しかし今回の世界同時不況は、先進国の消費者の消費態度を変える。ファイナンシャル・タイムズは消費者を6つのカテゴリーに分類して、マーケッティングを行う人はターゲットを定めるべきだと述べている。面白いから紹介しよう。
「拒否者」グループ。英語ではNaysayer。失業または失業のリスクを感じている消費者で、必要最低限の消費しかしないグループ。節約のため、生野菜から冷凍野菜に切り替えるなどの消費行動を取る。
「短い服役者」グループ。英語ではShort termer。都市に住む若い消費者。貯蓄がないので、金融資産の目減りの影響はないが、イザという時の蓄えもない。職を失うまで現在のライフスタイルを続ける。
「長い服役者」グループ。英語ではLong termer。老後の蓄えが金融危機で減価しているグループ。パニックてはいないが、悩んでいる。感情的な喜びよりも、機能の点に商品購入基準を見直している。ただ、彼等は全般的に楽観的で消費活動を閉ざしている訳ではない。
「単純な人」グループ。
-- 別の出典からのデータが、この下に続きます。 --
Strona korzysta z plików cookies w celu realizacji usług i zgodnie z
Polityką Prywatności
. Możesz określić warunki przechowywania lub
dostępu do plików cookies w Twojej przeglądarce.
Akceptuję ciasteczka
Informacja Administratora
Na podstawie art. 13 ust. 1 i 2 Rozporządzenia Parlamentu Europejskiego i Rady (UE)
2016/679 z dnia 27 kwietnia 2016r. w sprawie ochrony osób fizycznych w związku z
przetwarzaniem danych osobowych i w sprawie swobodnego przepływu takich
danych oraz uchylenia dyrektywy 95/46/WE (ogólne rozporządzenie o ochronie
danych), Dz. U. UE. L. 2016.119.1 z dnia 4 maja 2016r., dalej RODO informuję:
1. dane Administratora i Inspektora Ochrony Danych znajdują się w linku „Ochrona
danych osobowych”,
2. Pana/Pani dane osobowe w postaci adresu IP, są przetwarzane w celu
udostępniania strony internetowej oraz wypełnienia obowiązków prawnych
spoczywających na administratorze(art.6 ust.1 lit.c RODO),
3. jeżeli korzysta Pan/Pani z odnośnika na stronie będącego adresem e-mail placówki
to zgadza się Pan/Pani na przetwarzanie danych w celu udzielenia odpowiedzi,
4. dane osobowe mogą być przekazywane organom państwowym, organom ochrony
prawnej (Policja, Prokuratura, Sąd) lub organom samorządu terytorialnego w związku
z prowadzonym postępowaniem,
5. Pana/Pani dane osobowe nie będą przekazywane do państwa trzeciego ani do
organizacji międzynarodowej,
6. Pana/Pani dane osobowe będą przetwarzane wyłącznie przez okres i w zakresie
英語ではSimplifier。ベビーブーマーで、金融資産が大幅に目減りしたグループ。リスク回避的になっている。このグループの中には退職時期を延ばし、資産回復を図る人がいる。それが出来ない人は消費を押さえ、ライフスタイルをシンプルにする。
「同情者」グループ。英語ではSympathiser。賢明にも株価暴落の前に現金化して、大きな被害を受けていないグループ。消費能力はあるが、回りから派手に見られることを嫌って、謙虚に振舞っている。
「常に強気」グループ。英語ではPermabull。常に楽観的。消費意欲旺盛だが、消費者信用が抑制されているので、やむなく消費を抑えている。
このように分類されると、総ての人がどこかのグループに入りそうだ。そして多数の人が「機能を重視し」「見かけの派手な消費を抑制しよう」と考えていることが見えてくる。
米国仕様のSUVなどは「車で移動する」という目的からすると、明らかにオーバー・スペックだった(所有の満足はあるが)。日本製の電気製品にもそのような傾向はある。「新ダウンサイジング」とは、オーバー・スペックを見直すということである。その潮流に乗ることが出来るかどうかが、商売の要となるということだろう。少なくとも5年位は・・・・。